El buró de medios del movimiento Houthi Ansarullah de Yemen anunció en un comunicado que las fuerzas de defensa aérea yemeníes y sus aliados derribaron el avión no tripulado Wing Loong de mediana altura y larga duración con un misil tierra-aire el viernes por la tarde.

La declaración agregó que el avión no tripulado fue golpeado como lo estaba en una misión de vigilancia en el área de Bani Muadh en el distrito de Sahar de la provincia. Estaba armado con armas de aire a superficie.

A comienzos del día, los soldados y combatientes yemeníes de los Comités Populares habían atacado una posición de milicianos patrocinados por Arabia Saudita leales al ex presidente de Yemen, Abd Rabbuh Mansur Hadi, en la base de Hakoulah de la provincia suroeste de Dhale, con la balística de Badr-F diseñada a nivel nacional. misil. Varios mercenarios saudíes fueron asesinados y heridos en el proceso.

Hablando en una conferencia de prensa en la capital yemení de Saná el martes, el portavoz de las Fuerzas Armadas de Yemen, el general de brigada, Yahya Saree, dijo que el misil balístico Badr-F, recientemente desvelado, está destinado a llover metralla en una vasta zona tras una explosión en el aire garantizar la máxima letalidad contra el objetivo designado.

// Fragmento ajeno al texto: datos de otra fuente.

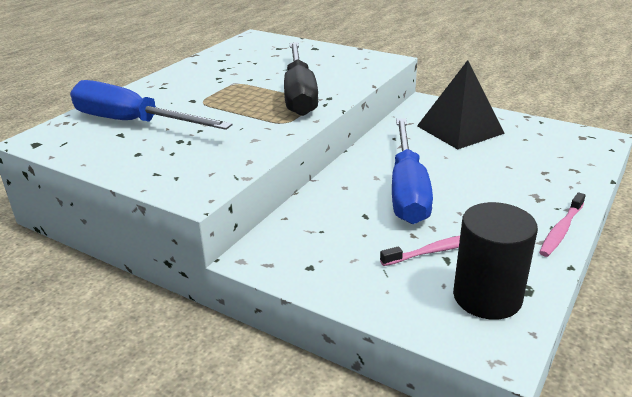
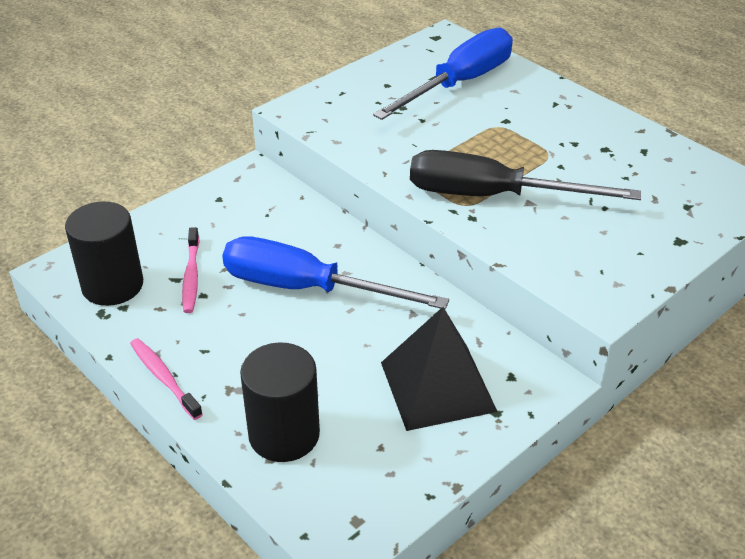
camera: 105 degrees right, 10 degrees up
(552, 169) = (284, 434): none -> black cylinder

Señaló que el misil tendría un alcance de 160 kilómetros, lo que marca un aumento de casi 30 kilómetros en comparación con el misil balístico Badr P-1 de alta precisión.

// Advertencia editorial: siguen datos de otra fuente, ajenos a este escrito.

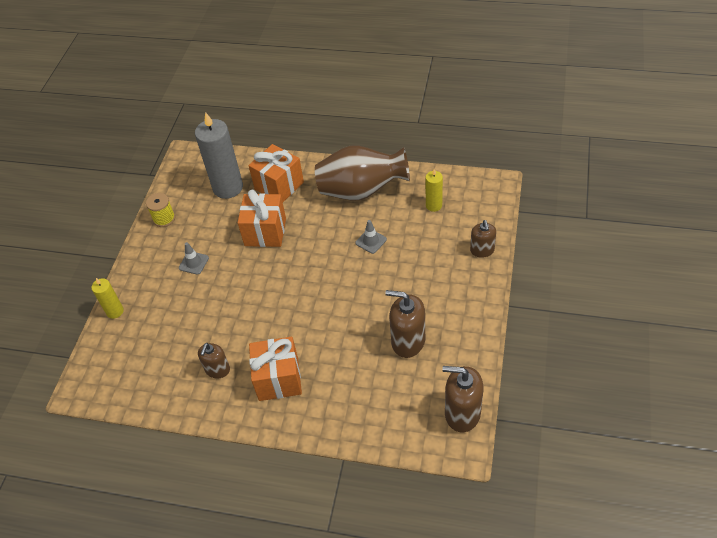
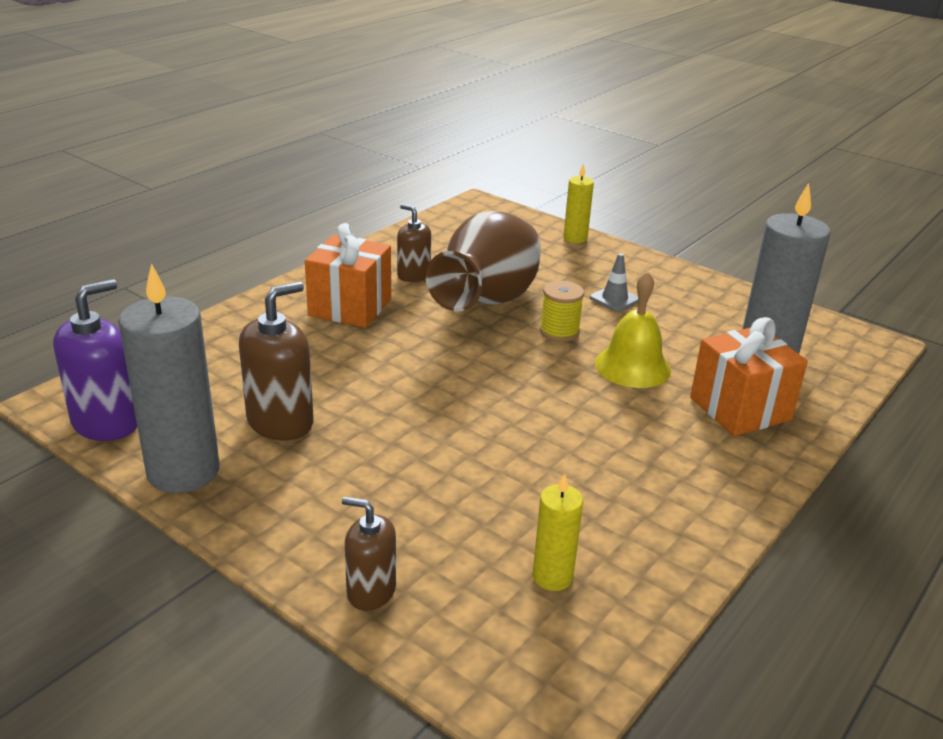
camera: 110 degrees right, 20 degrees down
(164, 219) = (725, 297): yellow spool -> yellow spool (559, 332)
(265, 232) = (632, 366): orange gift -> yellow bell
(361, 191) = (665, 495): brown vase -> brown vase (487, 301)
(371, 241) = (522, 460): grey traffic cone -> none
(462, 413) = (106, 422): brown soap dispenser -> purple soap dispenser
(469, 353) = (183, 471): none -> grey candle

Saree continuó diciendo que el misil Badr-F explotaría 20 metros sobre el centro del objetivo designado y dispersaría unas 14,000 piezas de metralla en un área circular con un radio de 350 metros.

Arabia Saudita y varios de sus aliados regionales lanzaron la devastadora campaña contra Yemen en marzo de 2015, con el objetivo de devolver al gobierno de Hadi al poder y aplastar el movimiento Ansarullah.

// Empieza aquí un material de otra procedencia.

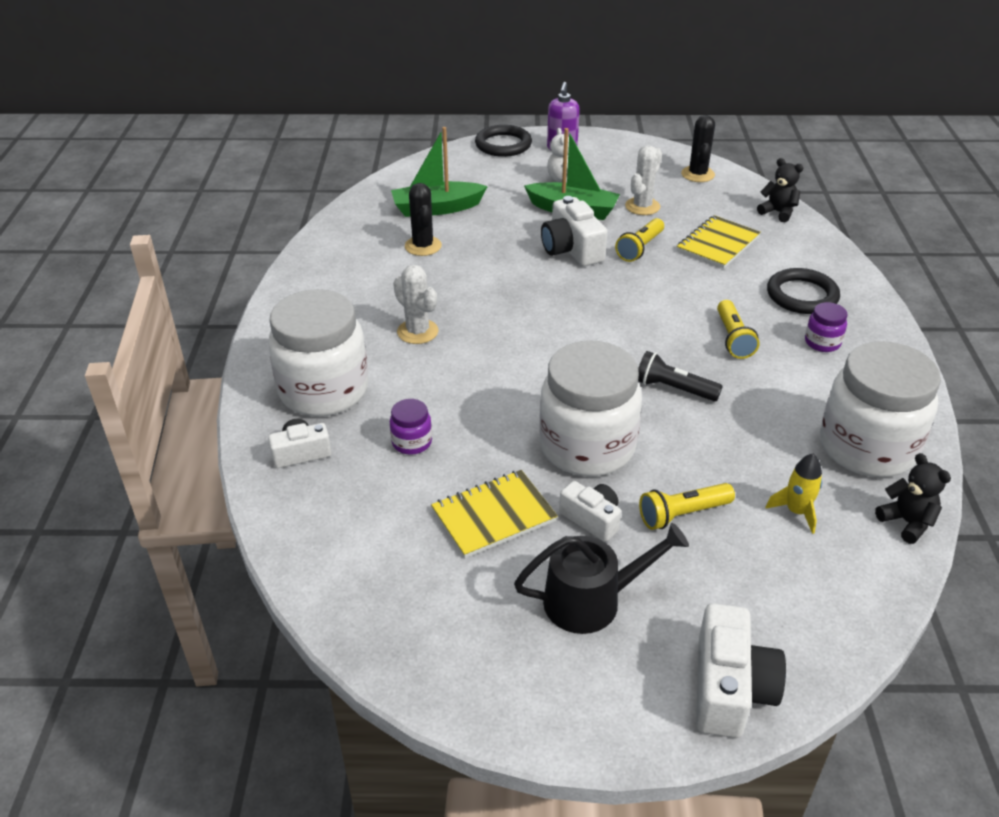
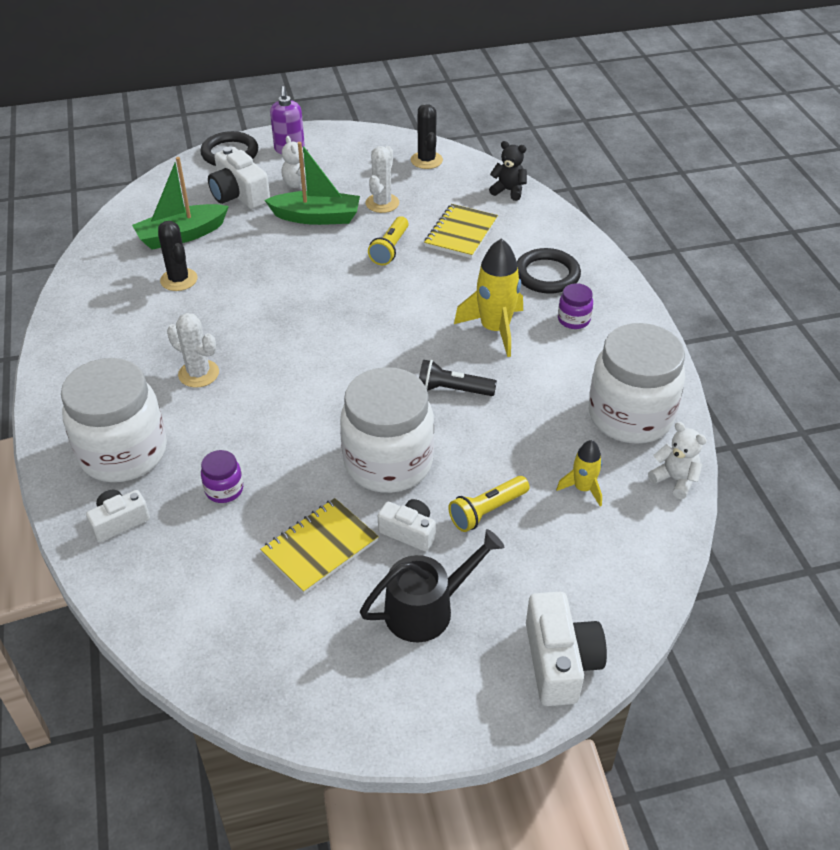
camera: 15 degrees left, 5 degrees up
(571, 249) = (325, 260): white camera -> white camera (239, 195)
(733, 338) = (495, 329): yellow flashlight -> yellow rocket
(907, 522) = (675, 479): black teddy bear -> white teddy bear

Según un informe de diciembre de 2018 realizado por el Proyecto de datos de eventos y eventos de conflictos armados (ACLED, por sus siglas en inglés), una organización sin fines de lucro dedicada a la investigación de conflictos, la guerra liderada por Arabia Saudita ha cobrado la vida de más de 60,000 yemeníes desde enero de 2016.

La guerra también ha cobrado un alto precio en la infraestructura del país, destruyendo hospitales, escuelas y fábricas. La ONU dijo en un informe en diciembre de 2018 que más de 24 millones de yemeníes están en extrema necesidad de ayuda humanitaria, incluidos 10 millones que padecen niveles extremos de hambre.